ASSIGNED TASK: Using the data that follows, output only the lines from the line with "eze maatregelen zorgen voor" up to and including the line with "Η νέα γεωπολιτική της Εγγύς Ανατολής και η", exactly, leaving pictures aside.

*** Block opens ***

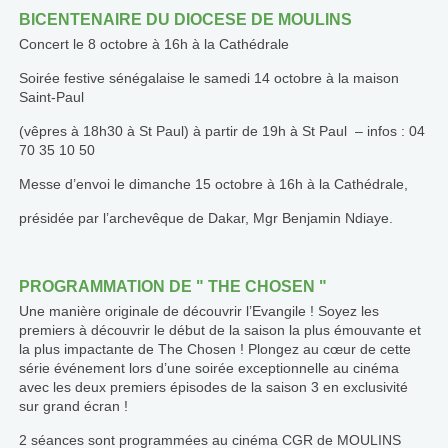
BICENTENAIRE DU DIOCESE DE MOULINS
Concert le 8 octobre à 16h à la Cathédrale
Soirée festive sénégalaise le samedi 14 octobre à la maison
Saint-Paul
(vêpres à 18h30 à St Paul) à partir de 19h à St Paul – infos : 04
70 35 10 50
Messe d’envoi le dimanche 15 octobre à 16h à la Cathédrale,
présidée par l’archevêque de Dakar, Mgr Benjamin Ndiaye.
PROGRAMMATION DE ʺ THE CHOSEN ʺ
Une manière originale de découvrir l’Evangile ! Soyez les
premiers à découvrir le début de la saison la plus émouvante et
la plus impactante de The Chosen ! Plongez au cœur de cette
série événement lors d’une soirée exceptionnelle au cinéma
avec les deux premiers épisodes de la saison 3 en exclusivité
sur grand écran !
2 séances sont programmées au cinéma CGR de MOULINS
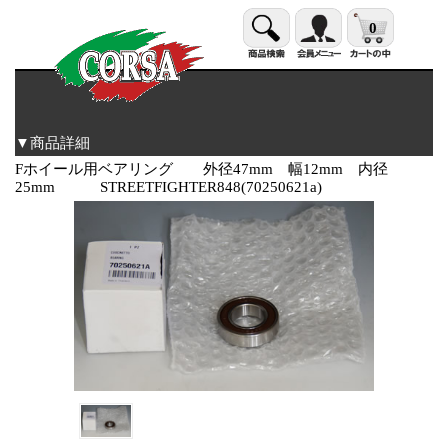
0
▼商品詳細
Fホイール用ベアリング 外径47mm 幅12mm 内径
25mm STREETFIGHTER848(70250621a)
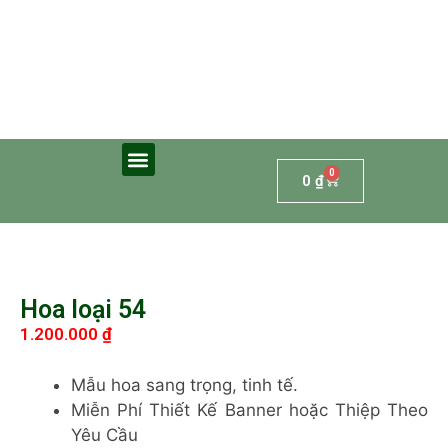
0
0
₫
Hoa loại 54
1.200.000
₫
Mẫu hoa sang trọng, tinh tế.
Miễn Phí Thiết Kế Banner hoặc Thiệp Theo
Yêu Cầu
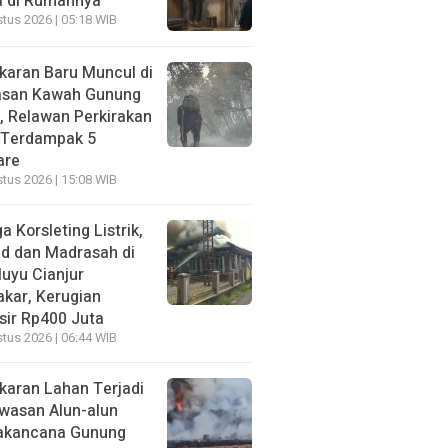
a di Rumahnya
tus 2026 | 05:18 WIB
karan Baru Muncul di
san Kawah Gunung
, Relawan Perkirakan
 Terdampak 5
are
tus 2026 | 15:08 WIB
a Korsleting Listrik,
id dan Madrasah di
luyu Cianjur
akar, Kerugian
sir Rp400 Juta
tus 2026 | 06:44 WIB
karan Lahan Terjadi
awasan Alun-alun
akancana Gunung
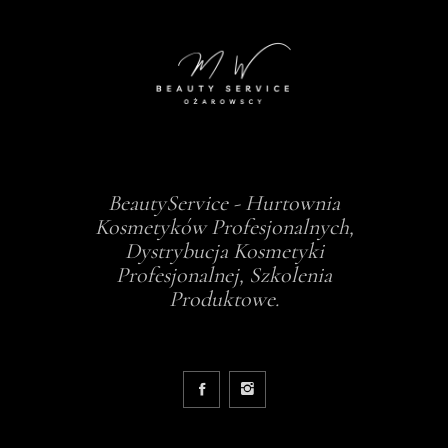
BeautyService - Hurtownia
Kosmetyków Profesjonalnych,
Dystrybucja Kosmetyki
Profesjonalnej, Szkolenia
Produktowe.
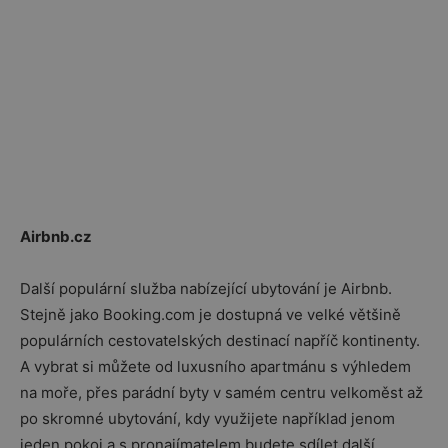
Airbnb.cz
Další populární služba nabízející ubytování je Airbnb.
Stejně jako Booking.com je dostupná ve velké většině
populárních cestovatelských destinací napříč kontinenty.
A vybrat si můžete od luxusního apartmánu s výhledem
na moře, přes parádní byty v samém centru velkoměst až
po skromné ubytování, kdy využijete například jenom
jeden pokoj a s pronajímatelem budete sdílet další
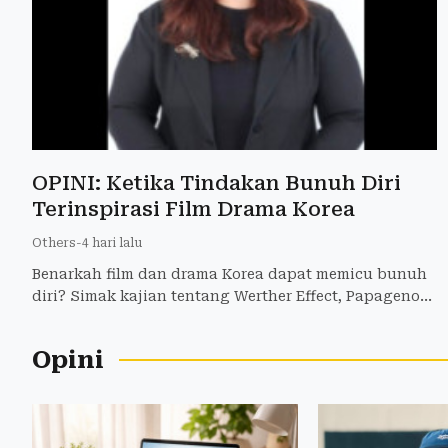
OPINI: Ketika Tindakan Bunuh Diri
Terinspirasi Film Drama Korea
Others
-
4 hari lalu
Benarkah film dan drama Korea dapat memicu bunuh
diri? Simak kajian tentang Werther Effect, Papageno
Effect, serta pentingnya literasi media.
Opini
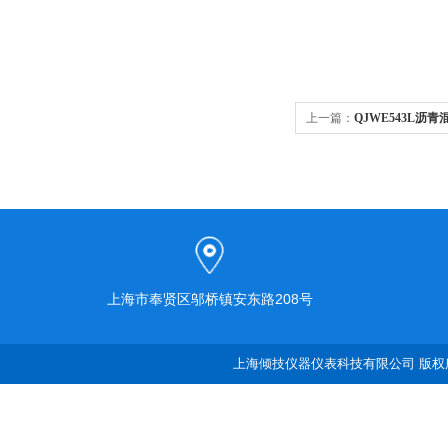
上一篇：
QJWE543L沥
上海市奉贤区邬桥镇安东路208号
上海倾技仪器仪表科技有限公司 版权所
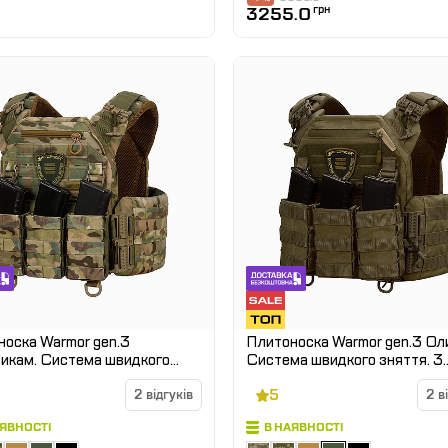
3255.0
грн
оска Warmor gen.3
Плитоноска Warmor gen.3 Олива.
икам. Система швидкого
Система швидкого зняття. 3
ня. 3 підсумки. (Великого
підсумки. (Великого розміру)
5
у)
2 відгуків
2 в
АЯВНОСТІ
В НАЯВНОСТІ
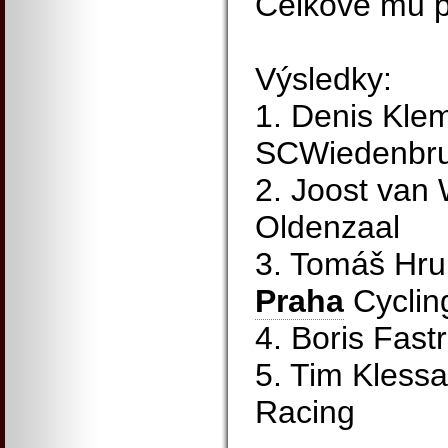
Celkově mu pa
Výsledky:
1. Denis Kle
SCWiedenbru
2. Joost va
Oldenzaal
3. Tomáš Hru
Praha
Cyclin
4. Boris Fast
5. Tim Klessa
Racing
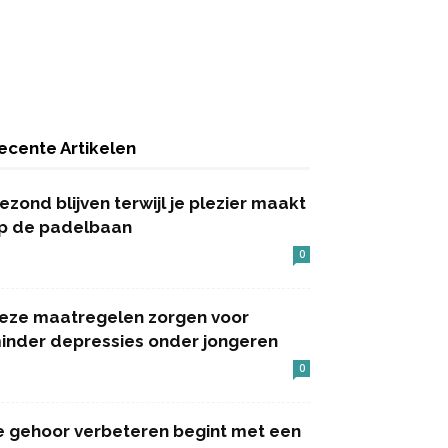
ecente Artikelen
ezond blijven terwijl je plezier maakt
p de padelbaan
0
eze maatregelen zorgen voor
inder depressies onder jongeren
0
e gehoor verbeteren begint met een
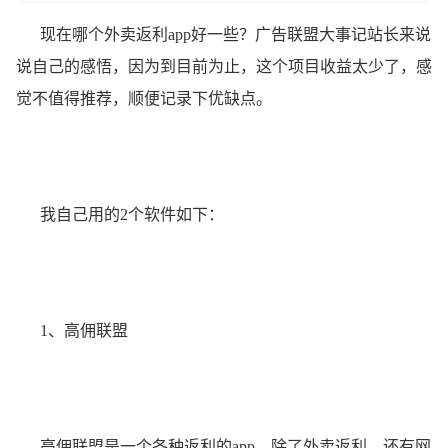
现在哪个外卖返利app好一些？广告联盟大事记站长来说
说自己的感悟，因为到目前为止，这个项目收益太少了，感
觉不值得推荐，顺便记录下优缺点。
我自己用的2个软件如下：
1、高佣联盟
高佣联盟是一个各种返利的app，除了外卖返利，还有网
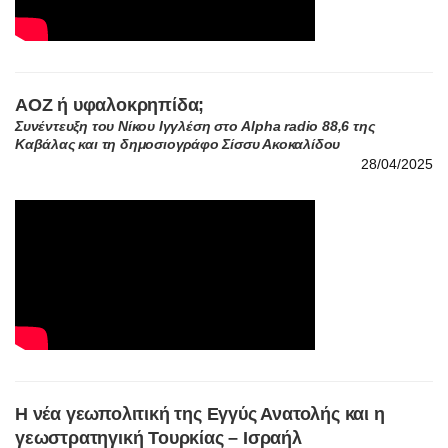
ΑΟΖ ή υφαλοκρηπίδα;
Συνέντευξη του Νίκου Ιγγλέση στο Alpha radio 88,6 της
Καβάλας και τη δημοσιογράφο Σίσσυ Ακοκαλίδου
28/04/2025
Η νέα γεωπολιτική της Εγγύς Ανατολής και η
γεωστρατηγική Τουρκίας – Ισραήλ
Συνέντευξη του Νίκου Ιγγλέση στο radio neakriti 98,4 και το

*** Block closes ***

RESPONSE BELOW:
eze maatregelen zorgen voor
inder depressies onder jongeren
0
e gehoor verbeteren begint met een
现在哪个外卖返利app好一些？广告联盟大事记站长来说
说自己的感悟，因为到目前为止，这个项目收益太少了，感
觉不值得推荐，顺便记录下优缺点。
我自己用的2个软件如下：
1、高佣联盟
高佣联盟是一个各种返利的app，除了外卖返利，还有网
ΑΟΖ ή υφαλοκρηπίδα;
Συνέντευξη του Νίκου Ιγγλέση στο Alpha radio 88,6 της
Καβάλας και τη δημοσιογράφο Σίσσυ Ακοκαλίδου
28/04/2025
Η νέα γεωπολιτική της Εγγύς Ανατολής και η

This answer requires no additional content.